병렬 플레이트 커패시터의 커패시턴스는 플레이트의 영역으로 나누어진 플레이트 사이의 거리가 일정한 유전체상수의 제품이다. 이 실험은 먼저 커패시터에 일부 전하를 증착한 다음 고임피던스 볼트계(electrometer)를 사용하여 거리가 증가함에 따라 플레이트 사이의 전압을 모니터링함으로써 거리와의 비례성을 입증합니다. 전압 변화는 또한 금속 판 사이의 공간에 삽입 된 플라스틱 플레이트와 같은 유전체 재료로 모니터링됩니다.
커패시턴스 미터는 커패시턴스를 직접 측정하고, 시판 가능한 커패시터의 병렬 및 계열 연결을 측정하고 총 정전 용량이 개별 정전 용량과 어떻게 관련이 있는지 연구하는 데 사용됩니다.
Principles
Procedure
Results
For a capacitor, a plot of current I versus ramp rate ΔV/Δt is linear, as shown in Figure 7. Since the current is the rate of the change in the charge Q on one conductor terminal, this also reflects the linear relationship between charge Q and voltage V for a capacitor (Equation 1). The slope of the line is equal to the capacitance of the capacitor (Equation 2).
For a parallel plate capacitor with fixed charge Q, a plot of the voltage V between the plates versus the distance d between the plates should also be linear, as depicted in Figure 8. This verifies Equation 4, which is a consequence of the capacitance C of the parallel plate capacitor being inversely proportional to the distance d (Equation 3) and the voltage V being inversely proportional to the capacitance C (because the charge Q is fixed, Equation 1).
For two capacitors, each having 1 μF of capacitance, their parallel connection should give a total capacitance of 2 µF, and their series connection should measure a total capacitance of 0.5 µF, consistent with Equations 5 and 6 on the rules of combining capacitances in parallel or in series.
Figure 7: An exemplary linear plot between current and voltage ramp rate.
Figure 8: An exemplary linear plot between inter-plate voltage and distance.
Applications and Summary
In this experiment, the charging of a capacitor was demonstrated, where the current is the product of the capacitance and the rate of change of voltage. By observing how the voltage varies given a fixed charge, we have demonstrated how the capacitance of a parallel plate capacitor varies with the separation and with the medium between the plates.

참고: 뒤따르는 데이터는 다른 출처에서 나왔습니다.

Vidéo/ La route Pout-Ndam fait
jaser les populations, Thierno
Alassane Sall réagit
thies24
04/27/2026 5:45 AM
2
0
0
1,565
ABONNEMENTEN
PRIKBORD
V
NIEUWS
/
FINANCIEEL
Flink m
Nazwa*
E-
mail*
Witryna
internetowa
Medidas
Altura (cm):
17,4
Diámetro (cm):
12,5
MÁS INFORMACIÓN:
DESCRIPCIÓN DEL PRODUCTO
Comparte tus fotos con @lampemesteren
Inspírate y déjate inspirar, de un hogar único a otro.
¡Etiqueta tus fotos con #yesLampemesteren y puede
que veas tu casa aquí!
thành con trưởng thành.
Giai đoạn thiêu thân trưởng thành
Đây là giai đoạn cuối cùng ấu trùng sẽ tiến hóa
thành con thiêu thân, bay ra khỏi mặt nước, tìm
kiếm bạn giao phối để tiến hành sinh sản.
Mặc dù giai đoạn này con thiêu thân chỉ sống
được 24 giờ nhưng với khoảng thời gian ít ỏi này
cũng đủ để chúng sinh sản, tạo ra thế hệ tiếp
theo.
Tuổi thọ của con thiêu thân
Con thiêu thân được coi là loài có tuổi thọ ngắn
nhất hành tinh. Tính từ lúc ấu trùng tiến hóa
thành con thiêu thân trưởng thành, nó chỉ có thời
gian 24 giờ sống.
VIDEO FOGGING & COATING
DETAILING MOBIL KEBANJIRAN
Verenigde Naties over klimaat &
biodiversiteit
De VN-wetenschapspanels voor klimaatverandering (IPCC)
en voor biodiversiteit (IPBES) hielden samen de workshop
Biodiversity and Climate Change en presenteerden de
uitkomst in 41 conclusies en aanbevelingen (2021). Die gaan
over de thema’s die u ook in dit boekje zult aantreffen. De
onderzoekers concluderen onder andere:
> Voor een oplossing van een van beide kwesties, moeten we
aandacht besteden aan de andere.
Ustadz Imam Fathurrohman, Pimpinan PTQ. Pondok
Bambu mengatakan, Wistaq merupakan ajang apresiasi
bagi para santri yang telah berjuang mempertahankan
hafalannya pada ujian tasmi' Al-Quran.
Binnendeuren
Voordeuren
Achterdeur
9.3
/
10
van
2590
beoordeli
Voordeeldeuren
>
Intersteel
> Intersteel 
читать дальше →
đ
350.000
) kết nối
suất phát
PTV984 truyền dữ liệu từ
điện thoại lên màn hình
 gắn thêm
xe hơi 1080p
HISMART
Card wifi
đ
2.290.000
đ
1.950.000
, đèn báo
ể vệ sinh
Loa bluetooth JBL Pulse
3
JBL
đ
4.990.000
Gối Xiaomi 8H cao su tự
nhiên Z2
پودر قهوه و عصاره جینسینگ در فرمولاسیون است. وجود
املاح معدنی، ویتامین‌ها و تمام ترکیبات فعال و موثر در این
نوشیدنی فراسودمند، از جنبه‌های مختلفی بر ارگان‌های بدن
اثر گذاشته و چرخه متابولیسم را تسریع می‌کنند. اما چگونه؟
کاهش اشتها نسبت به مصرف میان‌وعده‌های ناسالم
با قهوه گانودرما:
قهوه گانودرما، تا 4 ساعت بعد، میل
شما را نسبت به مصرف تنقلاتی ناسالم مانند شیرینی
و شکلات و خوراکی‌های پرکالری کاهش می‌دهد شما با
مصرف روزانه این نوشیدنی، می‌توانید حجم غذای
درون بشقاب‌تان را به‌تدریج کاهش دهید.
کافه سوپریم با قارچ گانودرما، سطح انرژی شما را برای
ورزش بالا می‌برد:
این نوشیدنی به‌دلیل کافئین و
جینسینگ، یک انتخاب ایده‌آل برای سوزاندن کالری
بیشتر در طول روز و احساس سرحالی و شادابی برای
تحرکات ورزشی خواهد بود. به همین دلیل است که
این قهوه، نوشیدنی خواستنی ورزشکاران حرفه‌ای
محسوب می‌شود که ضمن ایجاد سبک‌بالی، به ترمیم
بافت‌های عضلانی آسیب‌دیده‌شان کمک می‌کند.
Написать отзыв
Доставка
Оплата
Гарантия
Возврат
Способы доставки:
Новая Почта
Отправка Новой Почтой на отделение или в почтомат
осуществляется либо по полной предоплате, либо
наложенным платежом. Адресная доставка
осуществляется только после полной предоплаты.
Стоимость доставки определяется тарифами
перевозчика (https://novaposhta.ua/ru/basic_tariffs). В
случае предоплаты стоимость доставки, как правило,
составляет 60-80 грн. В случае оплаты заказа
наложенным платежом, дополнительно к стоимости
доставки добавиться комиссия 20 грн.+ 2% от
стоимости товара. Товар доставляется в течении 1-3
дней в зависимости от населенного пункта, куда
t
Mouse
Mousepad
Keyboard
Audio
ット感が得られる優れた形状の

The capacitance meter can also be used to directly measure the capacitance, and determine the total capacitance for capacitors connected in parallel or in series.
Capacitors are commonly used in many circuit applications. They can be used to store charges and energy. They are essential for electrical signal processing. For example, taking the derivative of an electrical signal, so called the "differentiator", as the capacitor current, is directly proportional to the derivative of a time dependent voltage applied to the capacitor. They are also used in filters (the conduction between the two conductors making up a capacitor generally increases at higher frequency although it is very low at low frequency).
The author of the experiment acknowledges the assistance of Gary Hudson for material preparation and Chuanhsun Li for demonstrating the steps in the video.
Transcript
A capacitor is essential in circuits because it resists changes in voltage by storing equal and opposite charges on its conductive terminals and then supplying energy when the voltage supply drops.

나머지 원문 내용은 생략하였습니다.